Since
the beginning of the twentieth century, pre-election and
election years have greatly outperformed the
post-election and mid-term years. In fact, stock market
performance during the two years leading up to each
election versus the two years following works out to a
ratio of more than 3.5 to 1. Historically, the Dow has
experienced 77.56% of its gains in years three and four
compared to just 22.44% in years one and two of the
Presidential Cycle.
Just
twelve years ago, on July 17, 1995 the Nasdaq Composite
Index closed above the 1,000 mark for the first time
ever. The S&P500 reached the same milestone on February
2, 1998 when the index closed at 1001.27. The next few
years would be good for both with the Nasdaq jumping
more than 400% over the next 56 months to hit a high of
5.132.52 (March 10, 2000) while the SPX added another
50% over the next two years hitting a high of 1,527.46
on March 24. By this point the Dow Industrials had
already seen its best day recorded to that point,
closing at 11,722.98 on January 14.

Figure
1 – Weekly chart of the S&P500 showing the pre-election
and election years (between green dashed lines), the
March 2000 high. The index is still more than 7% below
its all-time high.
Like,
2007, 1999 was a pre-election year which has
historically outperformed the other years in the
four-year election cycle by a wide margin. Election
years are the next best year but 2000 failed to live up
to expectation as both indexes lost ground. It would
prove to be the start of a 2-year bear market that would
see the Nasdaq lose nearly 80% of its value by October
2002 while the SPX was nearly cut in half.
But
true to form, the next two years leading up the
Presidential Election 2004 did not disappoint.
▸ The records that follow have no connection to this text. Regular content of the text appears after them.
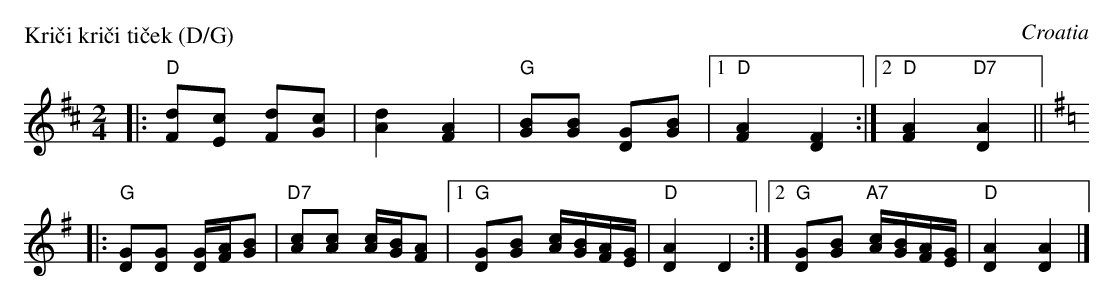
X:1
P: Kri\vci kri\vci ti\vcek (D/G)
O: Croatia
M: 2/4
L: 1/8
K: D
|: "D"[dF][cE] [dF][cG] \
| [d2A2] [A2F2] \
| "G"[BG][BG] [GD][BG] \
|1 "D"[A2F2] [F2D2] \
:|2 "D"[A2F2] "D7"[A2D2] || [K:G]
|: "G"[GD][GD] [G/D/][A/F/][BG] \
| "D7"[cA][cA] [c/A/][B/G/][AF] \
|1 "G"[GD][BG] [c/A/][B/G/][A/F/][G/E/] \
| "D"[A2D2] [D2] \
:|2 "G"[GD][BG] "A7"[c/A/][B/G/][A/F/][G/E] \
| "D"[A2D2] [A2D2] |]
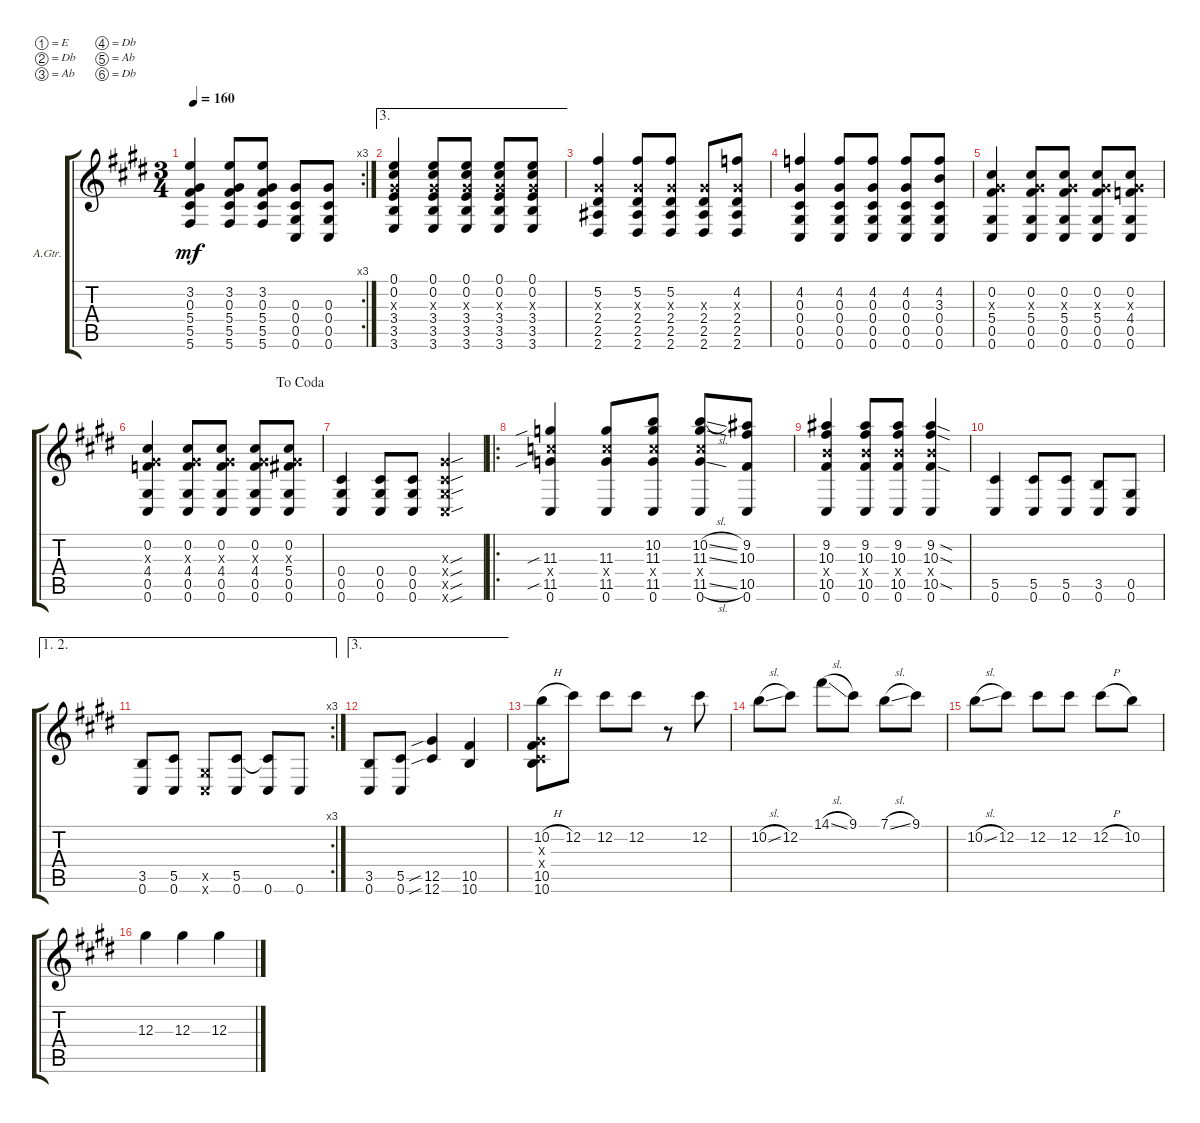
\defaultSystemsLayout 4
\bracketExtendMode groupsimilarinstruments
\firstSystemTrackNameOrientation horizontal
\otherSystemsTrackNameOrientation horizontal
\track ("Steel Guitar" "A.Gtr.") {instrument acousticguitarsteel}
\staff {score tabs}
\tuning (E4 Db4 Ab3 Db3 Ab2 Db2)
\rc 3
\ts (3 4)
\tempo 160
\clef g2
\ks c#minor
(3.2 0.3 5.4 5.5 5.6).4{dy mf} (5.6 5.5 5.4 0.3 3.2).8 (3.2 0.3 5.4 5.5 5.6).8 (0.6 0.5 0.4 0.3).8 (0.3 0.4 0.5 0.6).8 |
\ae 3
(3.6 3.5 3.4 0.3{x} 0.2 0.1).4 (3.4 3.5 3.6 0.1 0.2 0.3{x}).8 (3.6 3.5 3.4 0.3{x} 0.2 0.1).8 (3.4 3.5 3.6 0.1 0.2 0.3{x}).8 (3.6 3.5 3.4 0.3{x} 0.2 0.1).8 |
(2.4 2.5 2.6 5.2 0.3{x}).4 (2.6 2.5 2.4 5.2 0.3{x}).8 (2.4 2.5 2.6 5.2 0.3{x}).8 (2.6 2.5 2.4 0.3{x}).8 (2.4 2.5 2.6 4.2 0.3{x}).8 |
(0.6 0.5 0.4 0.3 4.2).4 (4.2 0.3 0.4 0.5 0.6).8 (0.6 0.5 0.4 0.3 4.2).8 (4.2 0.3 0.4 0.5 0.6).8 (0.6 0.5 0.4 3.3 4.2).8 |
(5.4 0.5 0.6 0.3{x} 0.2).4 (5.4 0.5 0.6 0.2 0.3{x}).8 (0.6 0.5 5.4 0.3{x} 0.2).8 (5.4 0.5 0.6 0.2 0.3{x}).8 (0.6 0.5 4.4 0.3{x} 0.2).8 |
\jump dacoda
(4.4 0.5 0.6 0.2 0.3{x}).4 (0.6 0.5 4.4 0.3{x} 0.2).8 (4.4 0.5 0.6 0.2 0.3{x}).8 (0.6 0.5 4.4 0.3{x} 0.2).8 (5.4 0.5 0.6 0.3{x} 0.2).8 |
(0.6 0.5 0.4).4 (0.4 0.5 0.6).8 (0.6 0.5 0.4).8 (0.4{sou x} 0.5{sou x} 0.6{sou x} 0.3{sou x}).4 |
\ro
(0.6 11.5{sib} 11.4{x} 11.3{sib}).4 (11.3 11.4{x} 11.5 0.6).8 (10.2 11.5 11.4{x} 11.3 0.6).8 (11.3{sl} 11.4{x} 11.5{sl} 0.6 10.2{sl}).8 (9.2 10.3 10.5 0.6).8 |
(0.6 10.5 10.4{x} 10.3 9.2).4 (10.3 10.4{x} 10.5 0.6 9.2).8 (9.2 10.3 10.4{x} 10.5 0.6).8 (10.3{sod} 10.4{x} 10.5{sod} 0.6 9.2{sod}).4 |
(0.6 5.5).4 (5.5 0.6).8 (0.6 5.5).8 (3.5 0.6).8 (0.5 0.6).8 |
\ae (1 2)
\rc 3
(0.6 3.5).8 (5.5 0.6).8 (0.6{x} 0.5{x}).8 (5.5 0.6).8 (0.6 5.5{t}).8 0.6.8 |
\ae 3
(0.6 3.5).8 (5.5 0.6).8 (12.6{sib} 12.5{sib}).4 (10.6 10.5).4 |
(10.6 10.5 0.4{x} 0.3{x} 10.2{h}).8 12.2.8 12.2.8 12.2.8 r.8 12.2.8 |
10.2{sl}.8 12.2.8 14.1{sl}.8 9.1.8 7.1{sl}.8 9.1.8 |
10.2{sl}.8 12.2.8 12.2.8 12.2.8 12.2{h}.8 10.2.8 |
12.3.4 12.3.4 12.3.4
March
2003 was the official beginning of a rally that lasted
not only through the next two years but with one major
hiccup, is still in play.
There
were large differences between the two previous
pre-election periods. In 1999-2000, the market had been
engaged in a bull market for 18 years that was capped
off by an exuberant blow-off rally that pushed indexes
into the stratosphere before they fell off a cliff. The
next pre-election period coincided with the end of the
recession and an ensuing economic recovery. But as we
move into the latest pre-election period, the rally is
getting long in the tooth. The economic recovery is also
facing growing headwinds that include a mortgage bubble
that promises to get worse before it gets better.

Figure
2 – Meanwhile this weekly chart of the Nasdaq Composite
Index showing pre-election and election years (green
dashed lines) is still more than 52% off its all-time
high.
There
is now growing evidence that unlike a hoped for soft
housing landing, sub-prime and alt-A problems are the
tip of an iceberg that will put a much wider group of
homeowners than originally thought under increasing
pressure. In spite of what industry cheerleaders with a
vested interest in keeping optimism alive have been
saying, the news just keeps getting worse. Florida and
California, the two poster child states for housing
price appreciations until last year now lead the country
in foreclosures and record high inventories of unsold
homes. And contrary to what many analysts have regularly
repeated, the problem is not limited to those with shaky
credit histories buying lower priced homes.
It’s no
longer a matter of if but when this problem begins to
seriously impact stock prices. But don’t bet against the
market when there is an election on the horizon. Based
on history, government minions will do their level best
to keep happy faces firmly glued on all they can
influence and the consumer merrily spending as the
election looms. And like just about every other
pre-election period in history, these efforts have so
far been successful.
So how
long can stocks keep the drive alive in the face of the
increasingly powerful downdraft? In 2000, they began to
peter out early in the election year. If the correction
doesn’t come in the fourth quarter this year, it will be
increasingly challenging to keep the market balloon
aloft into mid-2008; that is unless Ben Bernanke makes
good on this treat to throw money out of helicopters.
But as
long as consumers can keep spending at the malls, the
market should keep on rising leading into the next
election. Since inflation is the government’s friend,
there is a good chance that inflation fighting by the
Fed will take a back seat to generating further economic
prosperity and that means interest rates shouldn’t rise
much. However once the election is over, there will be a
lot of tough decisions to be made and if history is any
guide, the markets will begin to take it on the chin.